Reproduce the lines of all the items below with "Transcribe" swapped for "Write out" and everything else unchanged. Leave the pictures out.

-- Start of MATERIAL FOR THE TASK --

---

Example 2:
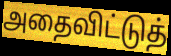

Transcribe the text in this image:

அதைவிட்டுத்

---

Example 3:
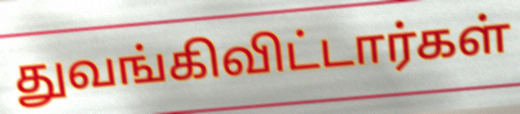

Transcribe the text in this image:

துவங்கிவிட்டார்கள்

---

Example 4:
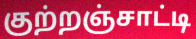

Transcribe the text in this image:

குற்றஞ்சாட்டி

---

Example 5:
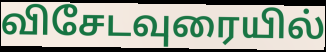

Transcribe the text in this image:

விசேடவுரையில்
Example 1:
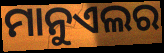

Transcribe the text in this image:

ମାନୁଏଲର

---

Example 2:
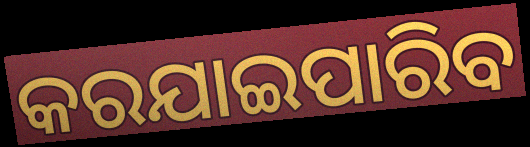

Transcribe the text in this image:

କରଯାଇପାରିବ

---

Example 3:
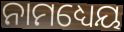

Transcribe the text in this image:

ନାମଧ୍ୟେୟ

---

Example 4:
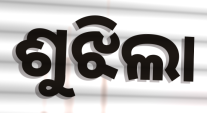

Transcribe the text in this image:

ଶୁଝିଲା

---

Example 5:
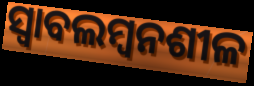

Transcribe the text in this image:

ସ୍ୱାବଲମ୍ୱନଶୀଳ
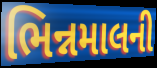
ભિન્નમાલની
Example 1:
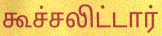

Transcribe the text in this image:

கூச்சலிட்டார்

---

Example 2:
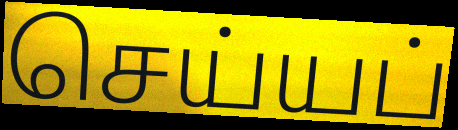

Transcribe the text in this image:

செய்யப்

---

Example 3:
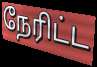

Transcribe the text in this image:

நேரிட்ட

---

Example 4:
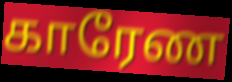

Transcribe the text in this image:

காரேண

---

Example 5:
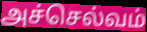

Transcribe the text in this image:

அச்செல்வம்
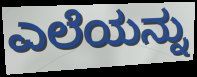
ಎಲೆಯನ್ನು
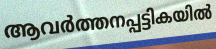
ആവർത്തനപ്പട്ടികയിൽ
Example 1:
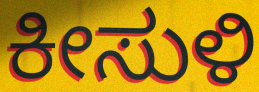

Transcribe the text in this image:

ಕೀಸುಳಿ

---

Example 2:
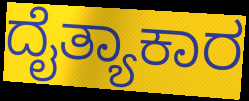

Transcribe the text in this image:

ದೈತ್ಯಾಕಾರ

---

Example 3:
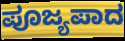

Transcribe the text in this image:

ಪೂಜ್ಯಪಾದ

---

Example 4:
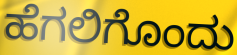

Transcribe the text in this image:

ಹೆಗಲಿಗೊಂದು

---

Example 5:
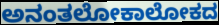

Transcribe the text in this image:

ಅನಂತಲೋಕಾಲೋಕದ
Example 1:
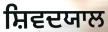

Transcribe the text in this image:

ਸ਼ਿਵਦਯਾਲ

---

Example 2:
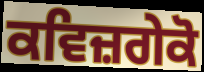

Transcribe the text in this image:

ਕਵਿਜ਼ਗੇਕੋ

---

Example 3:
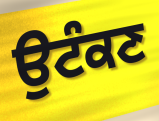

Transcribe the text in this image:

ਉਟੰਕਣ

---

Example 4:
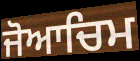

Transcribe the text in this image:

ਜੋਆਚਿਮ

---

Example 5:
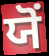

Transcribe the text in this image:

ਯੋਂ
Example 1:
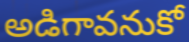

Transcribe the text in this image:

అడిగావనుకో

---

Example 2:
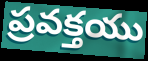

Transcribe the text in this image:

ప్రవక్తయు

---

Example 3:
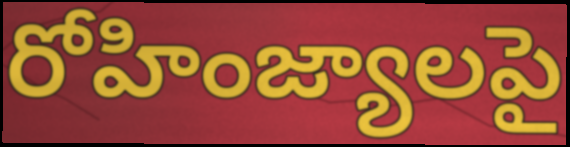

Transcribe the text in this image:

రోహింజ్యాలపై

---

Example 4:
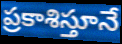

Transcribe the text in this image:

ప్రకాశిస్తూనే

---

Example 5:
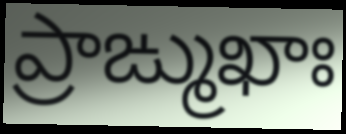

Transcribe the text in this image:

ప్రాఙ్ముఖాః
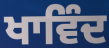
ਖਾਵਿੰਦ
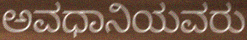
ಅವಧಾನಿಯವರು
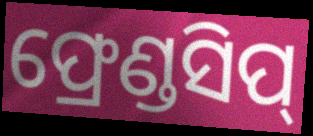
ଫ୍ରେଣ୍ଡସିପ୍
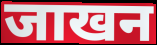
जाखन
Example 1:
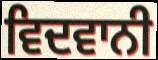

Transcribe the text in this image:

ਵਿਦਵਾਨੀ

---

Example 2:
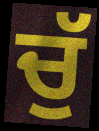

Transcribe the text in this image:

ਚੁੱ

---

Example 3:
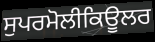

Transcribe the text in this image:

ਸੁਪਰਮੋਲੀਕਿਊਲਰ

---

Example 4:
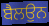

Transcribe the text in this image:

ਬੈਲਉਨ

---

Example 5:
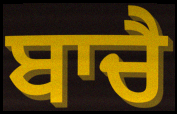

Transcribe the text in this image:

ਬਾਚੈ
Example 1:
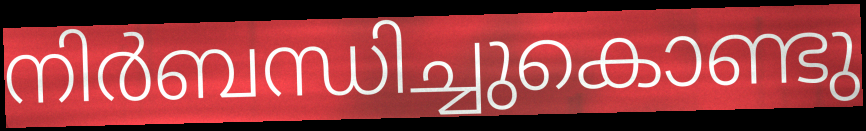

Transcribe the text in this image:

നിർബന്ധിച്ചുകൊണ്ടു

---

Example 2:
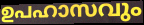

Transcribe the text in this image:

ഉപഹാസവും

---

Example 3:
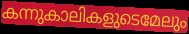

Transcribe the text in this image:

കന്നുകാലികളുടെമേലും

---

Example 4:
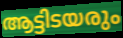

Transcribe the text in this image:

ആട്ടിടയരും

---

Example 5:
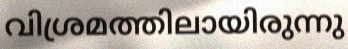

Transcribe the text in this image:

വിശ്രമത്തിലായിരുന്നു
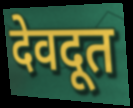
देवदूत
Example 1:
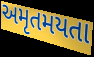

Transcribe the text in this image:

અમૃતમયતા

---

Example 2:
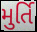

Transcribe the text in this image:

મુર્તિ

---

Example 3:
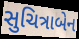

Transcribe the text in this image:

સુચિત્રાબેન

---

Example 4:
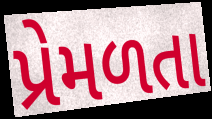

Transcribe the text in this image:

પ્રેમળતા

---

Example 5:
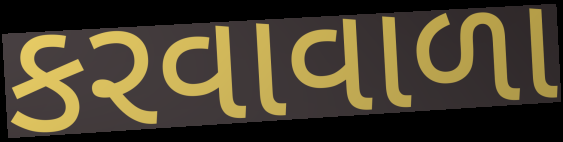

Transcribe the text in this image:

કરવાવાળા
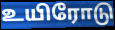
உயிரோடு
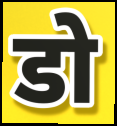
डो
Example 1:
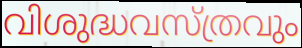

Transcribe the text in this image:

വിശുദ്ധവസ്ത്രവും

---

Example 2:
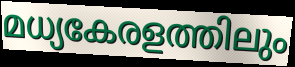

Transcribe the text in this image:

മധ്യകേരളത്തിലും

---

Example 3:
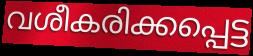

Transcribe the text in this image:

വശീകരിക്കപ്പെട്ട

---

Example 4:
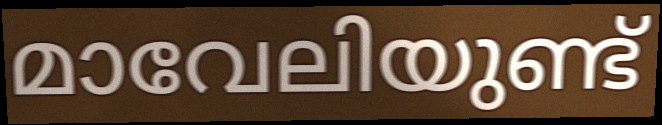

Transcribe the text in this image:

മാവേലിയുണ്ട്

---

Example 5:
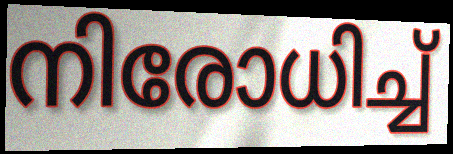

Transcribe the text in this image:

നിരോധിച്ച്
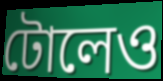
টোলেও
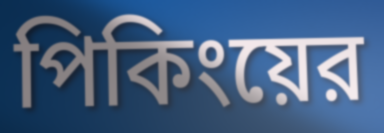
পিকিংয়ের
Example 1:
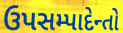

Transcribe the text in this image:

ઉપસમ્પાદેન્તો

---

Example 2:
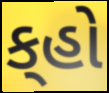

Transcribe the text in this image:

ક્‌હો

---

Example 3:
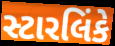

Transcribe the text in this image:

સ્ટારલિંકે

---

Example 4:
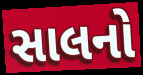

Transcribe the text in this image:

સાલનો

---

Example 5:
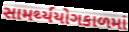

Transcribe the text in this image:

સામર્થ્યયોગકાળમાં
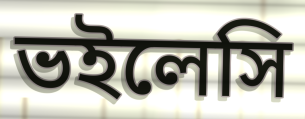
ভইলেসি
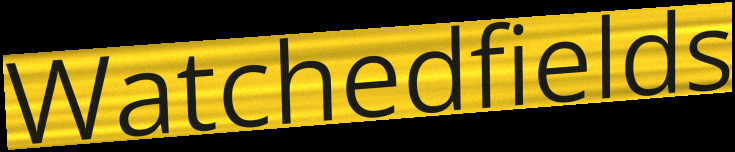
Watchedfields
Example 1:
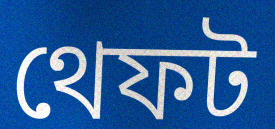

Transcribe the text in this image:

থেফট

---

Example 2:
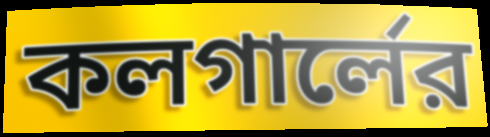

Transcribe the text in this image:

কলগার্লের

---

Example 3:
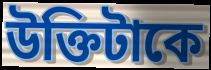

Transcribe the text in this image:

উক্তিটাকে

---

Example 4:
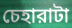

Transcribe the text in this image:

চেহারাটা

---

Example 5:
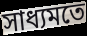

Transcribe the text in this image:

-- End of MATERIAL FOR THE TASK --

* TASK RESULT *
---

Example 2:

Write out the text in this image:

அதைவிட்டுத்

---

Example 3:

Write out the text in this image:

துவங்கிவிட்டார்கள்

---

Example 4:

Write out the text in this image:

குற்றஞ்சாட்டி

---

Example 5:

Write out the text in this image:

விசேடவுரையில்
Example 1:

Write out the text in this image:

ମାନୁଏଲର

---

Example 2:

Write out the text in this image:

କରଯାଇପାରିବ

---

Example 3:

Write out the text in this image:

ନାମଧ୍ୟେୟ

---

Example 4:

Write out the text in this image:

ଶୁଝିଲା

---

Example 5:

Write out the text in this image:

ସ୍ୱାବଲମ୍ୱନଶୀଳ
ભિન્નમાલની
Example 1:

Write out the text in this image:

கூச்சலிட்டார்

---

Example 2:

Write out the text in this image:

செய்யப்

---

Example 3:

Write out the text in this image:

நேரிட்ட

---

Example 4:

Write out the text in this image:

காரேண

---

Example 5:

Write out the text in this image:

அச்செல்வம்
ಎಲೆಯನ್ನು
ആവർത്തനപ്പട്ടികയിൽ
Example 1:

Write out the text in this image:

ಕೀಸುಳಿ

---

Example 2:

Write out the text in this image:

ದೈತ್ಯಾಕಾರ

---

Example 3:

Write out the text in this image:

ಪೂಜ್ಯಪಾದ

---

Example 4:

Write out the text in this image:

ಹೆಗಲಿಗೊಂದು

---

Example 5:

Write out the text in this image:

ಅನಂತಲೋಕಾಲೋಕದ
Example 1:

Write out the text in this image:

ਸ਼ਿਵਦਯਾਲ

---

Example 2:

Write out the text in this image:

ਕਵਿਜ਼ਗੇਕੋ

---

Example 3:

Write out the text in this image:

ਉਟੰਕਣ

---

Example 4:

Write out the text in this image:

ਜੋਆਚਿਮ

---

Example 5:

Write out the text in this image:

ਯੋਂ
Example 1:

Write out the text in this image:

అడిగావనుకో

---

Example 2:

Write out the text in this image:

ప్రవక్తయు

---

Example 3:

Write out the text in this image:

రోహింజ్యాలపై

---

Example 4:

Write out the text in this image:

ప్రకాశిస్తూనే

---

Example 5:

Write out the text in this image:

ప్రాఙ్ముఖాః
ਖਾਵਿੰਦ
ಅವಧಾನಿಯವರು
ଫ୍ରେଣ୍ଡସିପ୍
जाखन
Example 1:

Write out the text in this image:

ਵਿਦਵਾਨੀ

---

Example 2:

Write out the text in this image:

ਚੁੱ

---

Example 3:

Write out the text in this image:

ਸੁਪਰਮੋਲੀਕਿਊਲਰ

---

Example 4:

Write out the text in this image:

ਬੈਲਉਨ

---

Example 5:

Write out the text in this image:

ਬਾਚੈ
Example 1:

Write out the text in this image:

നിർബന്ധിച്ചുകൊണ്ടു

---

Example 2:

Write out the text in this image:

ഉപഹാസവും

---

Example 3:

Write out the text in this image:

കന്നുകാലികളുടെമേലും

---

Example 4:

Write out the text in this image:

ആട്ടിടയരും

---

Example 5:

Write out the text in this image:

വിശ്രമത്തിലായിരുന്നു
देवदूत
Example 1:

Write out the text in this image:

અમૃતમયતા

---

Example 2:

Write out the text in this image:

મુર્તિ

---

Example 3:

Write out the text in this image:

સુચિત્રાબેન

---

Example 4:

Write out the text in this image:

પ્રેમળતા

---

Example 5:

Write out the text in this image:

કરવાવાળા
உயிரோடு
डो
Example 1:

Write out the text in this image:

വിശുദ്ധവസ്ത്രവും

---

Example 2:

Write out the text in this image:

മധ്യകേരളത്തിലും

---

Example 3:

Write out the text in this image:

വശീകരിക്കപ്പെട്ട

---

Example 4:

Write out the text in this image:

മാവേലിയുണ്ട്

---

Example 5:

Write out the text in this image:

നിരോധിച്ച്
টোলেও
পিকিংয়ের
Example 1:

Write out the text in this image:

ઉપસમ્પાદેન્તો

---

Example 2:

Write out the text in this image:

ક્‌હો

---

Example 3:

Write out the text in this image:

સ્ટારલિંકે

---

Example 4:

Write out the text in this image:

સાલનો

---

Example 5:

Write out the text in this image:

સામર્થ્યયોગકાળમાં
ভইলেসি
Watchedfields
Example 1:

Write out the text in this image:

থেফট

---

Example 2:

Write out the text in this image:

কলগার্লের

---

Example 3:

Write out the text in this image:

উক্তিটাকে

---

Example 4:

Write out the text in this image:

চেহারাটা

---

Example 5:

Write out the text in this image:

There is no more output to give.